Prof. Weissman says all of Asnani’s research endeavors are grounded in and motivated by timely real-world problems in communication and compression.  “He has developed deep insights and results of independent theoretical significance and elegance, and he uses these insights for guiding the design of new schemes in the motivating problem domains,” says Prof. Weissman. From action and actuation in communication, real-time and limited-delay coding, distributed communication and compression in networks, to compression of genomic and meta-genomic data, all his results should have direct bearing on industrial applications. For example, several companies dealing with almost incomprehensibly large amounts of sequenced genomic data are interested in implementing some of our schemes for meta-genomic data compression on their platforms. Himanshu’s work has demonstrated to them that the savings in storage resources due to such implementations would be considerable.”
Dr. Haim Permuter, a professor in the Electrical and Computer Engineering Department at Ben Gurion University of the Negev who collaborated with Asnani on several projects, called him “by far the best young researcher in information and communication theory that I have met.”

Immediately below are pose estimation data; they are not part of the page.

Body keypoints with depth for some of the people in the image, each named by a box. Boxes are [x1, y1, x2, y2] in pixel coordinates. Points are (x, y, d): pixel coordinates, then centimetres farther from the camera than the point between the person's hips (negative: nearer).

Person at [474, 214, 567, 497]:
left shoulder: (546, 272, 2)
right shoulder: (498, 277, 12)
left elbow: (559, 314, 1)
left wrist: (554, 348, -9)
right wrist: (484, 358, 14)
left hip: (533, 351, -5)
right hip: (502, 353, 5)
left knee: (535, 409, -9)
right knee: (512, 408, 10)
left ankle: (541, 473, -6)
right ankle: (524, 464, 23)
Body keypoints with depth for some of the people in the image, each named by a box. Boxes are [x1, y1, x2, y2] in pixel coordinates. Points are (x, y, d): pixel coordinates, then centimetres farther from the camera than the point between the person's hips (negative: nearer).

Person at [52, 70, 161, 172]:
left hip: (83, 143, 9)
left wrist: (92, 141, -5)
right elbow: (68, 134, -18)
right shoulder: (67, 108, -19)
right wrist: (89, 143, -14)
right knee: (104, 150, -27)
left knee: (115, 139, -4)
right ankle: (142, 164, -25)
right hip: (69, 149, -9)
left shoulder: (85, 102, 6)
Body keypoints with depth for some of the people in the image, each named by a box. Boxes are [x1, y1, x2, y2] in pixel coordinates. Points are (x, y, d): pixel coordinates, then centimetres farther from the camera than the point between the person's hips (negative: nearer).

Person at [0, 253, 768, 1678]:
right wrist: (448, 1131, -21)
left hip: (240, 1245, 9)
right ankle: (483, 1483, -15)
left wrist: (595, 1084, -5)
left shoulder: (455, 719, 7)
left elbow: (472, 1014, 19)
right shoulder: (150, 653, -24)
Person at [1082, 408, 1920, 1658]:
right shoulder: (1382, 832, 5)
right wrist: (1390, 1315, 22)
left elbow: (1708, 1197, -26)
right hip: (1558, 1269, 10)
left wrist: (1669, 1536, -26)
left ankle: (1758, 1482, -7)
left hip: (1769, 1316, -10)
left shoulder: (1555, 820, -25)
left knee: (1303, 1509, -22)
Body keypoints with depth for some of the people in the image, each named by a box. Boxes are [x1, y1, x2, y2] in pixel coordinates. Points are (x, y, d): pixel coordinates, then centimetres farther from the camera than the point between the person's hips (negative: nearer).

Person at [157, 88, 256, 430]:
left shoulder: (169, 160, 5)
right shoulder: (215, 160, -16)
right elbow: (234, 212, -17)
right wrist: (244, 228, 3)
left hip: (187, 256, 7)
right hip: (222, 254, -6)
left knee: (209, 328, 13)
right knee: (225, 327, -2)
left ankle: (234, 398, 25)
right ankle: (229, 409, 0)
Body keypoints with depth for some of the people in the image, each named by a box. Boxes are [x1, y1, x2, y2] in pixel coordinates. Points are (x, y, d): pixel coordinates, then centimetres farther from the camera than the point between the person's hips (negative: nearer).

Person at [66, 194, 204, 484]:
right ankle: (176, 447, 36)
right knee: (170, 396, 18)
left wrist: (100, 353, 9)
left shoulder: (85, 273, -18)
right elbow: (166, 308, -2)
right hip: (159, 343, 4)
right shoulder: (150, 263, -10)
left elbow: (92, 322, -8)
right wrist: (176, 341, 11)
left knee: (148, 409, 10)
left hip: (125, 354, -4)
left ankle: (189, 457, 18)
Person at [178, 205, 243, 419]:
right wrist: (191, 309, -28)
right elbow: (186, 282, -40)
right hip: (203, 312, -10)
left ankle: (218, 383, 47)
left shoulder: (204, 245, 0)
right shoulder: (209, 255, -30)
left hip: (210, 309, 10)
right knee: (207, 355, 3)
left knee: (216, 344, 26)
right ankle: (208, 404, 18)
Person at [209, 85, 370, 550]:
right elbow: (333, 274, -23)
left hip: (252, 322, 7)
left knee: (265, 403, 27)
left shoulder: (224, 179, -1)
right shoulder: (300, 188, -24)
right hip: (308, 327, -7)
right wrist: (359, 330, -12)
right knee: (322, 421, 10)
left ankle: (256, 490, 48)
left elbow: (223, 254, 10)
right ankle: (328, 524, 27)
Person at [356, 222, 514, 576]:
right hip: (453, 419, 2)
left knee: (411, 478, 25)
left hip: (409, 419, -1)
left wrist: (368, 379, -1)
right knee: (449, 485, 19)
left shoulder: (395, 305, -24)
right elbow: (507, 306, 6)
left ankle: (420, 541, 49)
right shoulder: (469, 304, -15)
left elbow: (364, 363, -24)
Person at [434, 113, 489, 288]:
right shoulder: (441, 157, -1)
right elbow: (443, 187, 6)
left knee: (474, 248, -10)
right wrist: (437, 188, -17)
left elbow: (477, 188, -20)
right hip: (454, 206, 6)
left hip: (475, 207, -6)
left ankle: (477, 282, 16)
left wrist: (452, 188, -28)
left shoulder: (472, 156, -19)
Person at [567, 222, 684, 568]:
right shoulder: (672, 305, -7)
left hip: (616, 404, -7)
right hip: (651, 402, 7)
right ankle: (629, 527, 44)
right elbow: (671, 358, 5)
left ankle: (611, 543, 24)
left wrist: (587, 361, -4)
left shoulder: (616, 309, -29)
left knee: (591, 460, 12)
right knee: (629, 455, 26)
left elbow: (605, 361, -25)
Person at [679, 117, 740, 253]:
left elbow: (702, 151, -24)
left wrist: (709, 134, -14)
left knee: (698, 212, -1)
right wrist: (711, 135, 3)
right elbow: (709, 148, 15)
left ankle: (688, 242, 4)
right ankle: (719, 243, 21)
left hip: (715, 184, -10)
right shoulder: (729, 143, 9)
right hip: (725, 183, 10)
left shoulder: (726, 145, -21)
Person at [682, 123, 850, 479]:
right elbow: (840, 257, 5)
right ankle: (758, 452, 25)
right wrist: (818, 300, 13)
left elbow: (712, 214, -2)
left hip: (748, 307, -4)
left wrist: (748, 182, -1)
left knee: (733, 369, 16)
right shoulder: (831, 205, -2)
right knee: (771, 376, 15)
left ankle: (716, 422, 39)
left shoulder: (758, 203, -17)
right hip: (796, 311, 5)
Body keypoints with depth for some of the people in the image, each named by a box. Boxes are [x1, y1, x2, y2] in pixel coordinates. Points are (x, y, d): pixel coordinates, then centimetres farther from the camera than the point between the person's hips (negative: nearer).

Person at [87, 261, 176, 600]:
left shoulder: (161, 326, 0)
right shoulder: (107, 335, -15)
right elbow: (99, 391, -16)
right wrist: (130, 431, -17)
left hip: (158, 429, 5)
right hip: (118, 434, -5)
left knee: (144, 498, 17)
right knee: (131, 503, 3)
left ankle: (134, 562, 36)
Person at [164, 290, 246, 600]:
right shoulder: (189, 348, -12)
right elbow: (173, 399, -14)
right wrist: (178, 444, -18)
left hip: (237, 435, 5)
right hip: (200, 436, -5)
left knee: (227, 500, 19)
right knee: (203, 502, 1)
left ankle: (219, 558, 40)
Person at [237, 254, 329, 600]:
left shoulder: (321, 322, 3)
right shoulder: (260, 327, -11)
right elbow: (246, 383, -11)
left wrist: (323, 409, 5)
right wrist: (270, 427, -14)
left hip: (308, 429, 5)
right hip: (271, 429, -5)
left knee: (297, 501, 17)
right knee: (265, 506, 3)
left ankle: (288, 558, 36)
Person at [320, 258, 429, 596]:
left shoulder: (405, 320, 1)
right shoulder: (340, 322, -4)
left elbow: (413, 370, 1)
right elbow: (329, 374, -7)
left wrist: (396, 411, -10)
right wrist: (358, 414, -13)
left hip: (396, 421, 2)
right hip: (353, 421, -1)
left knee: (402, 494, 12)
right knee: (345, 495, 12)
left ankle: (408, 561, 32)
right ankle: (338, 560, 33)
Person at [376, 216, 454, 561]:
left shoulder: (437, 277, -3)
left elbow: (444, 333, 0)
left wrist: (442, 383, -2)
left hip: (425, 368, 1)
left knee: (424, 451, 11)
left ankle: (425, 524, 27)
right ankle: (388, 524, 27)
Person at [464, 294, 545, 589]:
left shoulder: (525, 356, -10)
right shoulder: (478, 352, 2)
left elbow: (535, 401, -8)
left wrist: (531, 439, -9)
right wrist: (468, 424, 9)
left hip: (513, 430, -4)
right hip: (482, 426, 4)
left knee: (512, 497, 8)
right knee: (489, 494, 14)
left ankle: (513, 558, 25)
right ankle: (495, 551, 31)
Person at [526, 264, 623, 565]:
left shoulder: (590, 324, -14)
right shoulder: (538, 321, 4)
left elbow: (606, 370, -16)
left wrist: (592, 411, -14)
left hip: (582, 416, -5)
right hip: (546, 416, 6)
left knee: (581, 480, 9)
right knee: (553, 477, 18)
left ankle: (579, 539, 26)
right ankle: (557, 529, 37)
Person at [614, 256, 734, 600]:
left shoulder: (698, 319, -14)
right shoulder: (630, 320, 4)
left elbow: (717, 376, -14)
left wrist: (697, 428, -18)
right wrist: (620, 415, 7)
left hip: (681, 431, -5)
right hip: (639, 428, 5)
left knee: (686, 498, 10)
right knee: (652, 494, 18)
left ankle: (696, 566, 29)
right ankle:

Asnani currently works as a System Engineer at Ericsson Silicon Valley, R&D department, where he interned in the summer of 2008, working on a variety of technology leadership projects which are now being implemented in mainstream Ericsson’s products.  His assignments now include a number of emerging areas, including designing Next Generation Communication and Computer Networks. He also has been leading Ericsson's collaborations with many startup partners and vendors to port new features and applications in an SDN-NFV based cloud platform.
Asnani and another Young Scholar will receive their awards at the Marconi Society’s annual awards gala at the National Academies of Sciences Building in Washington D.C. on October 2, 2014.
The first woman to receive the Young Scholar award was also an Indian researcher:  Aakanksha Chowdhery
Jay Kumar Sundararajan, a 2003 graduate of the Indian Institute of Technology Madras, with S.M. and Ph.D. degrees in Electrical Engineering and Computer Science from the Massachusetts Institute of Technology, (currently employed as a Senior Engineer in R & D at Qualcomm Inc.) was one of the first recipients.
Out of 23 Young Scholars  selected since 2008, three  have been Indians.
The Marconi Society is best known for its annual $100,000 Marconi Award and Fellowship given to living scientists whose scope of work and influence emulate the principle of “creativity in service to humanity."   India-born Stanford Professor A.J. Paulraj has won the 2014 Marconi Prize, honoured for his pioneering contributions to developing the theory and applications of MIMO antennas. The Marconi Society's Awards Gala on October 2 will therefore see two Indians -- Paulraj and Asnani -- honoured.